My favorite thing to do is travel, especially to countries I haven't been to, but there are some places I can't resist going back to any chance get. I started a chain of espresso bars in London during the 90s, along with a restaurant. Many of the guys I employed were from Morocco, so I would go there with them and stay with their families for extended periods.

I've never been to the middle east (except for Egypt and Turkey, but they're outliers) but in London, I met quite a few Palestinians, and I have close friends who have lived in Israel for extended times, so I have this awareness of the brutality and daily humiliation that the Israelis inflict on the Palestinians.

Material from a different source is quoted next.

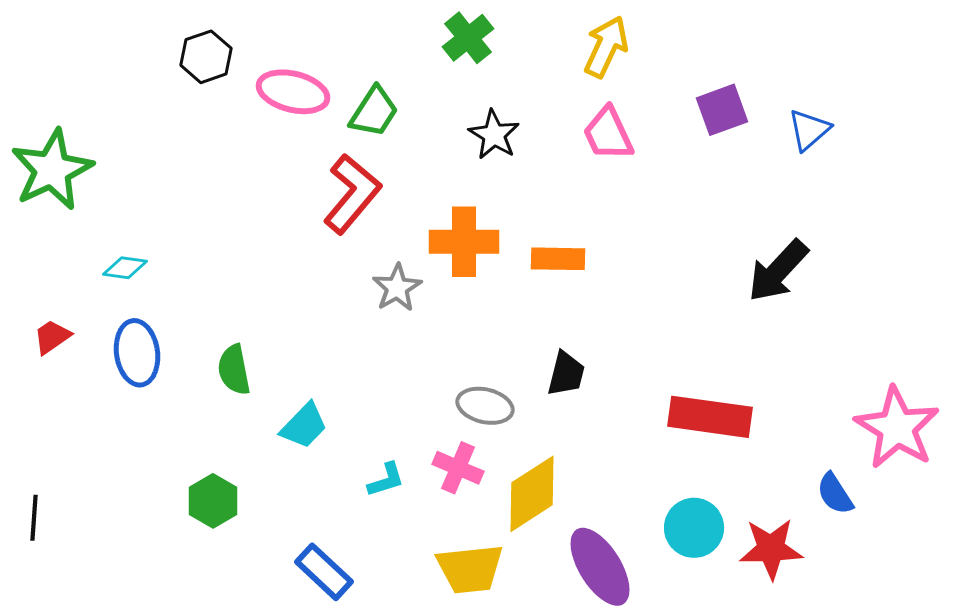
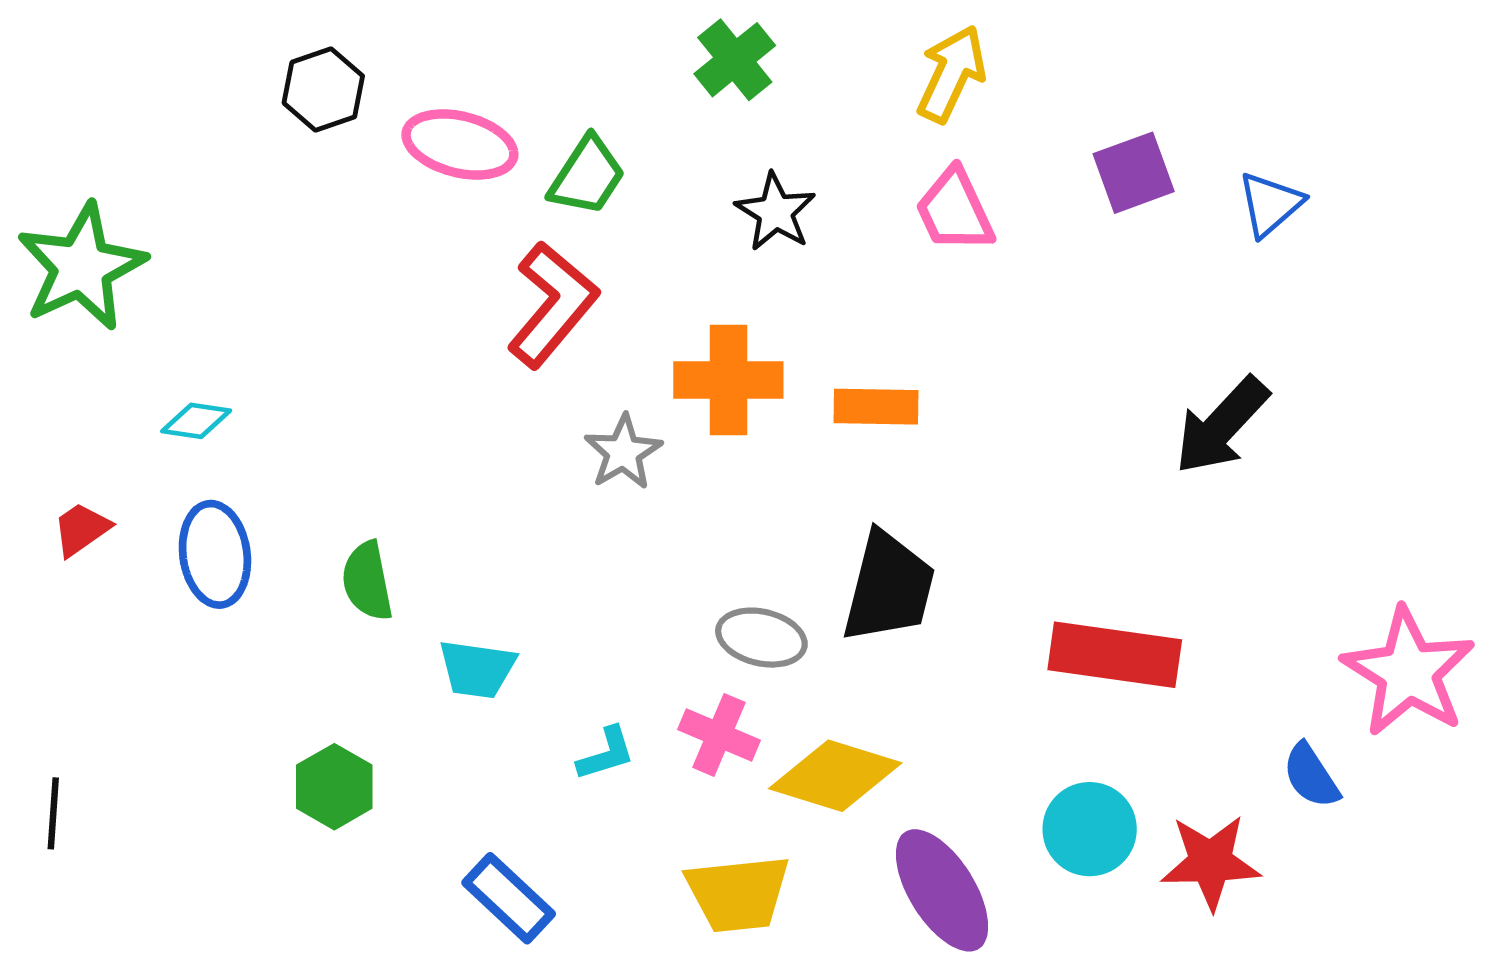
black trapezoid: (566, 374) -> (889, 587), size x1.6
cyan trapezoid: (304, 426) -> (477, 669), turned 54
yellow diamond: (532, 494) -> (835, 776), turned 50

Unfortunately, the pro-Israeli agenda in which our (US) media and politicians operate, taints many other things that are 'technically" unrelated to Israel. Publications and politicians in the US -- who should have been against a war on Iraq based on the bullshit reasons given -- were for it, because Israel was for it.

Ugh, I don't want to go into an extended rant about things like the recent Israeli aerial massacres in Lebanon and the Dec/Jan slaughter in Gaza, and how are media often functions as an outlet for mossad.

After 9-11, most of my friends and family, viewed me as an idealistic but unrealistic peace-nik nut, because I thought the response to a terror attack should be a police action. Use interpol, etc, round up the perpetrators and bring them to trial.

(I was a newspaper reporter, then a magazine editor, before moving to Paris, so I have a lot of "liberal" friends in NY. When I mentioned my ideas to them, they told me to come back to NY and "smell the blood."

War! War! War!

I would dearly love to see Bush/Cheney/Rummy and company tried at the Hague for War Crimes.

For the past few days, the MSM here has been mentioning that the guys who were "waterboarded" 263 times, were repeatedly asked for connections between Iraq and 9-11. (Almost as if Bush wanted a false confession for his "War President" war.)

Blah blah blah.... I apologize for covering ground that anyone paying attention has already covered.)

I know who you are (PR) from PAN, I think, I do, anyway. But, are you from Australia, but living in Japan, or do I have everything all askew?

I'll go check out your latest posts; they look very interesting. If I comment on those, I'll be MUCH more brief. Promise.

lizardrinking said...

I am not one to criticise another for being verbose! You are indeed accomplished. Again, he is fairly conservative, but the U.S. papers I think paint him as not being conservative, but Robert Baer, who I mention in the other post you commented on, also has stated that the reaction to 9/11 should have been to treat it as a crime, a terrorist crime, but yes, to hunt down individuals in the way that you say, rather than to demonise a religion and make war on the region. He says the investigation closed much too quickly as well.

Waterboarding simulation pictures are horrible. I am sure the real pictures are even more horrible, but I have not seen those.

Baer, who I saw in Perth in March, said that he had received more intelligent questions from a bunch of mostly greying book readers in the two hours he spoke and took questions than he had from both the press and politicians when he should have been called on to give advice to both. Anyway, given your background, I am sure you are far more aware of all that.

My pictures are of flowers! You might not find them as interesting. And yep, I'm an Australian, but am teaching in Japan.